*** Opening of Stored data ***
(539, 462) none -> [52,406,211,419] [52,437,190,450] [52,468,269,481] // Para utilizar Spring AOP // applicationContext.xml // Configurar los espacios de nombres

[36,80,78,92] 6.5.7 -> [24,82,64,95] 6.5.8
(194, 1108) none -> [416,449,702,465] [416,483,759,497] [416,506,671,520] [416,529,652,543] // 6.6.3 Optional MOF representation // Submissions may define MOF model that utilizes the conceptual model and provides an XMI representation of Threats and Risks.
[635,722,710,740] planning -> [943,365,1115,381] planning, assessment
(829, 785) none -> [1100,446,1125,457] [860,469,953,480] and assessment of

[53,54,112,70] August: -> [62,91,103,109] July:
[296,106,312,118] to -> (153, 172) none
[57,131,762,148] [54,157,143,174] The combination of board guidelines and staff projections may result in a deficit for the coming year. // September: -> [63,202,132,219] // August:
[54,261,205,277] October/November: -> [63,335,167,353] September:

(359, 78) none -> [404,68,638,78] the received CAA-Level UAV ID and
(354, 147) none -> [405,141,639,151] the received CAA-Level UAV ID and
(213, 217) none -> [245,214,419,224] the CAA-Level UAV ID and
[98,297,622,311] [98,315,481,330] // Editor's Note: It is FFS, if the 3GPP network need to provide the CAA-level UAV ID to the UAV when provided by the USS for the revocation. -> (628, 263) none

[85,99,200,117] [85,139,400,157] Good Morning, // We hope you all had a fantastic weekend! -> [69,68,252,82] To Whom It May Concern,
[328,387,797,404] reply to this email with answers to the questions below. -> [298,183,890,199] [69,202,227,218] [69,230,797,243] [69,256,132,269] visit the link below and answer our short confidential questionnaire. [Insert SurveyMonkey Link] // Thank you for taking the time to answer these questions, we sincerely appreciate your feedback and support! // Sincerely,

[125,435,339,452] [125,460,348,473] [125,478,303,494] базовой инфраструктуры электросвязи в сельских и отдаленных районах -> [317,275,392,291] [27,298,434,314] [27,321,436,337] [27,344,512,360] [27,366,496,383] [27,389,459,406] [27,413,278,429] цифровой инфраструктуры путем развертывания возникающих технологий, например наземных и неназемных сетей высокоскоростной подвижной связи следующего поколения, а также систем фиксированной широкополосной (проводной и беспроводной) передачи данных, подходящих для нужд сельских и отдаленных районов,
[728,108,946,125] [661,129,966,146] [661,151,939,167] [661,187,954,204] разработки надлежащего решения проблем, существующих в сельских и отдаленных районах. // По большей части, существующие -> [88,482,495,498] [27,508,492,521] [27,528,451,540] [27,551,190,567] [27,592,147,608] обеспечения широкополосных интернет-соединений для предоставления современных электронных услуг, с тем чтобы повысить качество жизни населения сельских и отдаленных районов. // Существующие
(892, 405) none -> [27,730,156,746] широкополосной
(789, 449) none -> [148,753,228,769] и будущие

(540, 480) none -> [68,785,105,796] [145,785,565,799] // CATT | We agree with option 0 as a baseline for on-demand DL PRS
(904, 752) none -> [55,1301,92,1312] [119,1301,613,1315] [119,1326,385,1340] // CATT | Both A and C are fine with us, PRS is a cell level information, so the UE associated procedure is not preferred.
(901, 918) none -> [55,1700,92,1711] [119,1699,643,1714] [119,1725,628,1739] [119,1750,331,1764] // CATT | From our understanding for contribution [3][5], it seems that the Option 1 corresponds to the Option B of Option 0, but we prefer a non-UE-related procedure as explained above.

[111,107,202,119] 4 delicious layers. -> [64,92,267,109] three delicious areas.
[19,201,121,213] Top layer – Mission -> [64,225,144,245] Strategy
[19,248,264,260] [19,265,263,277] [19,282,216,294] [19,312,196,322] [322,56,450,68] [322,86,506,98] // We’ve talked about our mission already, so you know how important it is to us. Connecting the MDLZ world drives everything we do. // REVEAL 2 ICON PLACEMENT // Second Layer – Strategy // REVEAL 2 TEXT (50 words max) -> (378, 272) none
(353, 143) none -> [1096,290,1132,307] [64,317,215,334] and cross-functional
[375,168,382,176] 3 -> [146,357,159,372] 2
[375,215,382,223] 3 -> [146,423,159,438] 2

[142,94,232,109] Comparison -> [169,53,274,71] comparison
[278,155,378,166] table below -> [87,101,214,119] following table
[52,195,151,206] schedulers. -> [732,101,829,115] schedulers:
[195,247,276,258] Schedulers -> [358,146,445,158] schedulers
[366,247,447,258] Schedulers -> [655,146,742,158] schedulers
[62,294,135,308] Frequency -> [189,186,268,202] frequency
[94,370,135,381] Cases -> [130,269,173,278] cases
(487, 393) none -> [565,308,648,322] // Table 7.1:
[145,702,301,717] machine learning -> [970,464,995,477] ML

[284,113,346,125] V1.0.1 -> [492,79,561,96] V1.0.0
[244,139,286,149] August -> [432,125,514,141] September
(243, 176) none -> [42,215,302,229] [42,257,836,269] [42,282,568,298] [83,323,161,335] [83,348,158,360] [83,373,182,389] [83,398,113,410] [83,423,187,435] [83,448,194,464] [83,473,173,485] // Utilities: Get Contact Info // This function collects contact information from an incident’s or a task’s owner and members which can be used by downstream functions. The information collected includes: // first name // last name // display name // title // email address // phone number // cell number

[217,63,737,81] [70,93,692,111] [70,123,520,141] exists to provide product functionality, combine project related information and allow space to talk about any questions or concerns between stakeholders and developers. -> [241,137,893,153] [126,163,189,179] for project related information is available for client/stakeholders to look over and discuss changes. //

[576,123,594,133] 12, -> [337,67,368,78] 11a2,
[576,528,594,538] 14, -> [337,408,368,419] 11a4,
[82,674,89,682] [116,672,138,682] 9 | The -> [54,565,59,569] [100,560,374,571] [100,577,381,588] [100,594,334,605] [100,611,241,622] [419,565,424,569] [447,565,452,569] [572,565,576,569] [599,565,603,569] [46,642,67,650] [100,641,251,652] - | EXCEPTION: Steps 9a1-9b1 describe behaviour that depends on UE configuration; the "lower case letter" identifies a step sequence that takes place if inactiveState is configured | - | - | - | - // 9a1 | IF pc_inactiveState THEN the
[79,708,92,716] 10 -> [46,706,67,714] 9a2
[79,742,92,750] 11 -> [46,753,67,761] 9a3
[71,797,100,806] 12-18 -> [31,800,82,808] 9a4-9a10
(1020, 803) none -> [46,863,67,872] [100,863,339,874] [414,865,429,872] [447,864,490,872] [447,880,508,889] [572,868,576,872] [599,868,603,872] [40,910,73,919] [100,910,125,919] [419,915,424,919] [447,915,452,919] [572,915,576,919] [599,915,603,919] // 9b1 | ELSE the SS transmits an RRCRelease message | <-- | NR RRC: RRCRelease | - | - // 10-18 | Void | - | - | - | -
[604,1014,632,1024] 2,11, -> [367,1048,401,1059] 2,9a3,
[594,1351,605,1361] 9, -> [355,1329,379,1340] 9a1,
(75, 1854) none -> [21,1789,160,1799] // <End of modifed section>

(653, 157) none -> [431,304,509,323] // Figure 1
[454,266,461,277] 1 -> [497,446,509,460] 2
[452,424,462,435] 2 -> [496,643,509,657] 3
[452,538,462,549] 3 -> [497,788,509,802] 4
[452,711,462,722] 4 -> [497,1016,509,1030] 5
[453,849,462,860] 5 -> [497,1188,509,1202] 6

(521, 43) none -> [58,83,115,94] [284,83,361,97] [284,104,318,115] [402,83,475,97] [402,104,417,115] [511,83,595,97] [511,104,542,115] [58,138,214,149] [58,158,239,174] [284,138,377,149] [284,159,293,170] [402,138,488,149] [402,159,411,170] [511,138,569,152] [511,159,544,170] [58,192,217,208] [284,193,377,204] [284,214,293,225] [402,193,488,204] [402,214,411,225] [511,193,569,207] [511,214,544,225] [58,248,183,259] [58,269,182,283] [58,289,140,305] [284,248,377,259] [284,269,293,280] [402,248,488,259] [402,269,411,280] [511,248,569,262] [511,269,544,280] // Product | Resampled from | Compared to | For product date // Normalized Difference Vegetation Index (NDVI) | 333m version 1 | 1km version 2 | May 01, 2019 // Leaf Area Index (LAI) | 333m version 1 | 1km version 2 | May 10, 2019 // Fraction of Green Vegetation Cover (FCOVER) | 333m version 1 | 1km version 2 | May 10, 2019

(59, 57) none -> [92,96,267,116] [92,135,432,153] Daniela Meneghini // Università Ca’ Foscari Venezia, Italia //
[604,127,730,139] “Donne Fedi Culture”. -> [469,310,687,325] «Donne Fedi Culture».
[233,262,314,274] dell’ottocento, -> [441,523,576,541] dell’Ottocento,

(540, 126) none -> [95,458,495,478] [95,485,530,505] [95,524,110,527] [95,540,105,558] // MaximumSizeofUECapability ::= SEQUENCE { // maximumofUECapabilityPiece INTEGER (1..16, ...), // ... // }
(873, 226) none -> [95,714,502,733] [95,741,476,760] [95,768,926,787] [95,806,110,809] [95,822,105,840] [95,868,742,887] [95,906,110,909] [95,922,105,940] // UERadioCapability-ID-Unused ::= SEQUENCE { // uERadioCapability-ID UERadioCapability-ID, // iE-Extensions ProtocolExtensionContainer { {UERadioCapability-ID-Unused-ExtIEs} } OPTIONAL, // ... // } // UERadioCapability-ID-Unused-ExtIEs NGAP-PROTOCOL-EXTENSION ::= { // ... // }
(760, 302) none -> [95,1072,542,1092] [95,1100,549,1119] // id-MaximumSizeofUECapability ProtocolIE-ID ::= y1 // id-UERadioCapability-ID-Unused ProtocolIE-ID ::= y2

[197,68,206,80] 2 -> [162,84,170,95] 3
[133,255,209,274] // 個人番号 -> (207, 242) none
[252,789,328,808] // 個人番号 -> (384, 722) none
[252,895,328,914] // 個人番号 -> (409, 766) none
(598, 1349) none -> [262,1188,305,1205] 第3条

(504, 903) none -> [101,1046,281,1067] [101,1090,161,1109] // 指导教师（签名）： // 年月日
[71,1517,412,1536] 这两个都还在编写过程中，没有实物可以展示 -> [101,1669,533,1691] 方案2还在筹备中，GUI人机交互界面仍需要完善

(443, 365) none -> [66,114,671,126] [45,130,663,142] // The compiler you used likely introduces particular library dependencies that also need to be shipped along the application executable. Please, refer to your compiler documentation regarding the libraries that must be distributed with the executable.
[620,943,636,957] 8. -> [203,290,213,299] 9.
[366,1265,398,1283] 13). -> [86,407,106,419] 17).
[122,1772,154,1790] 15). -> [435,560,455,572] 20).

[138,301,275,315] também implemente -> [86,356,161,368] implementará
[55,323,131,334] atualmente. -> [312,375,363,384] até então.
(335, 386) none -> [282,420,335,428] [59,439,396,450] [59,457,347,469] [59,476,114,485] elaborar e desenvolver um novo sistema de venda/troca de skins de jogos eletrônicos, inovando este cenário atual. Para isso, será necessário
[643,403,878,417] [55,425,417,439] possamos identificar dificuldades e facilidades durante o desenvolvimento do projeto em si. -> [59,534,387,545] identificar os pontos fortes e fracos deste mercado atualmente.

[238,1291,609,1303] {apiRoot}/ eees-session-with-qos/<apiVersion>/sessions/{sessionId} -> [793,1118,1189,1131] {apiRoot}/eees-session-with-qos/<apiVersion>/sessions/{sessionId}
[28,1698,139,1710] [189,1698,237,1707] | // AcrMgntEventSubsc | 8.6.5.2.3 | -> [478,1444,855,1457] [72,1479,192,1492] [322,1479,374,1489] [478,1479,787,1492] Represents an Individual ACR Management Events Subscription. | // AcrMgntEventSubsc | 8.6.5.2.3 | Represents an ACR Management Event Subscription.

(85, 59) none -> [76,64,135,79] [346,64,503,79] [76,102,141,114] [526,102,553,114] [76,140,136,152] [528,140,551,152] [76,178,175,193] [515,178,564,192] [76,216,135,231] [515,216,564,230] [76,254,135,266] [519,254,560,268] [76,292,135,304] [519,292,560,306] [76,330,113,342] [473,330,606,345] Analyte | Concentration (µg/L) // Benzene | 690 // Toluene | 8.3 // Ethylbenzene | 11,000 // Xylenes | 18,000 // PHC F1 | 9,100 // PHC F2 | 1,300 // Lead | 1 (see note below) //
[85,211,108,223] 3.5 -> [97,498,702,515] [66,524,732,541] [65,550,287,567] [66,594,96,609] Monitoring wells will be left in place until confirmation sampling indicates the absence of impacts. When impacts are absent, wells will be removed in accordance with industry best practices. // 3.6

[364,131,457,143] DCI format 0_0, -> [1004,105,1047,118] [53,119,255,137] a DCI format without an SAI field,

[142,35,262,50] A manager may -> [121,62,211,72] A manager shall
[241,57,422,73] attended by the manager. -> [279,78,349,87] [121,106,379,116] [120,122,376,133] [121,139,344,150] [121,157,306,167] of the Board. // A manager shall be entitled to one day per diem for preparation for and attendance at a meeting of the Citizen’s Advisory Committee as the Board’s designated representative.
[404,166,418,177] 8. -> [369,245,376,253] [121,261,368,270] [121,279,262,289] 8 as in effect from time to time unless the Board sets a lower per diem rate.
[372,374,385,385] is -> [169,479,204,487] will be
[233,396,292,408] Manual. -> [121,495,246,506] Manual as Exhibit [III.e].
*** Close of Stored data ***
◆ Action item ◆
In the material, find each line with the word "September" and list it.

◆ Expected output ◆
[57,131,762,148] [54,157,143,174] The combination of board guidelines and staff projections may result in a deficit for the coming year. // September: -> [63,202,132,219] // August:
[54,261,205,277] October/November: -> [63,335,167,353] September:
[244,139,286,149] August -> [432,125,514,141] September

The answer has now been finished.